- [Set of tasks]
a. Reproduce the study excerpt verbatim, starting at "Timing of documentation" and ending at "study day 4-19).".
b. List every p-value reported in the study excerpt, in the order they appear.

━━ Page extract

Timing of documentation of neuromyopathy was variable. Six patients had chart-review evidence of weakness or neuropathy acquired after ICU admission but before study entry. Twenty-six patients had a documented onset day of neuromyopathy, with median onset study day 14 (interquartile range study day 4-19).
There were 8 serious adverse events (SAEs) of neuromyopathy among survivors. Compared with neuromyopathy cases that were not recognized as SAEs, these events were more likely to be described as myopathy (100% versus 29%, p<0.001) and identified within the first 28 days of the study (88% versus 49%, p=0.05). Among the 27 neuromyopathy cases detected by retrospective chart review, the 6 cases submitted as SAEs were more likely to be graded as severe (67% versus 7%, p=0.003 [severity data missing in 6 non-SAEs]), evaluated with electrophysiologic testing (100% versus 25%, p<0.001), and consistent with critical illness myopathy (100% versus 60%, p=0.08).
This study has two main contributions. First, we are adding to the growing body of evidence that ICU-acquired neuromuscular dysfunction is a common and important issue for critically ill patients[19, 25]. With 128 survivors of ARDS, this is the largest report of ICU-acquired neuromuscular dysfunction in patients with acute lung injury. We found that neuromyopathy was identified in more that one-third of survivors, and was associated with poorer clinical outcomes including return to mechanical ventilation, delays in liberation from mechanical ventilation and in return to home. Second, this is the first analysis of ICU-acquired neuromuscular dysfunction in a randomized controlled trial of corticosteroids. We found that randomization to moderate doses of methylprednisolone was not significantly associated with an increased incidence of ICU-acquired neuromyopathy.

━━━━
━━ Entries supplied

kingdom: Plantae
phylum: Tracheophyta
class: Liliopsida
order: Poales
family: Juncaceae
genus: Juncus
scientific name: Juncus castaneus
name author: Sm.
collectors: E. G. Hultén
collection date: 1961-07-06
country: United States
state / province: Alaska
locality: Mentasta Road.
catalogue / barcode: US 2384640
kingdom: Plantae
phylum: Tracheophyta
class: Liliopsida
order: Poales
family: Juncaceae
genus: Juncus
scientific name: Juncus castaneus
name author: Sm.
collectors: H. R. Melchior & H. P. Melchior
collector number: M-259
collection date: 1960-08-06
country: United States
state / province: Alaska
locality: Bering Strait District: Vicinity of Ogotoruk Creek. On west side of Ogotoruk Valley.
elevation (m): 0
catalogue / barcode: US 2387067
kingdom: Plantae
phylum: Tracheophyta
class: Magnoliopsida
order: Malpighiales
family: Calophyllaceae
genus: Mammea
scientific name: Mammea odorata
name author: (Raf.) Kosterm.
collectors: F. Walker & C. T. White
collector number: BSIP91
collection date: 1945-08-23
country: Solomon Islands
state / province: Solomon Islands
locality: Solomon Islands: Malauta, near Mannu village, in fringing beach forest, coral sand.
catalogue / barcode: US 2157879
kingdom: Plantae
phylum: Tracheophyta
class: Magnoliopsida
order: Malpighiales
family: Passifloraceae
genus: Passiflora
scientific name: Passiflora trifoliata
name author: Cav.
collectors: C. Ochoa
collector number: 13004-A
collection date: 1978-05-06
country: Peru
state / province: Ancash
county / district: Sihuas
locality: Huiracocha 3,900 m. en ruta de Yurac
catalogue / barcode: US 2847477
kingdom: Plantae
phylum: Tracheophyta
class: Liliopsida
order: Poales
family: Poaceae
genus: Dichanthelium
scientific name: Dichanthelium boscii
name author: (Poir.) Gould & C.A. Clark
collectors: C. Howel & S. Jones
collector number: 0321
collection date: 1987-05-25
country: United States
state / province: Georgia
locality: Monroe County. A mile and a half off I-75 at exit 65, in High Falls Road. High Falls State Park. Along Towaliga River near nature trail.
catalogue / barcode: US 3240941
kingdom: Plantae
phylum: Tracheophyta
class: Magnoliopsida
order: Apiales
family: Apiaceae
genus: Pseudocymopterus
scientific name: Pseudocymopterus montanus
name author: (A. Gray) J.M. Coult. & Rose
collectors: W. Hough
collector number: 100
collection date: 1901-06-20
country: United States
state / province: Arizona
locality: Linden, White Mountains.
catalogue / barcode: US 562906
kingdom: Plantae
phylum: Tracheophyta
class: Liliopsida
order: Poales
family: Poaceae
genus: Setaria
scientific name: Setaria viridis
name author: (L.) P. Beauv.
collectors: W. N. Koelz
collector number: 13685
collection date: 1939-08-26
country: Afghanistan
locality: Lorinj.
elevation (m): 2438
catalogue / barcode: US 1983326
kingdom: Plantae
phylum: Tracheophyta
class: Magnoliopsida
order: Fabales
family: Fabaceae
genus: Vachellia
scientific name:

━━━━

- [Exercise results]
a.
Timing of documentation of neuromyopathy was variable. Six patients had chart-review evidence of weakness or neuropathy acquired after ICU admission but before study entry. Twenty-six patients had a documented onset day of neuromyopathy, with median onset study day 14 (interquartile range study day 4-19).

b.
p<0.001
p=0.05
p=0.003
p<0.001
p=0.08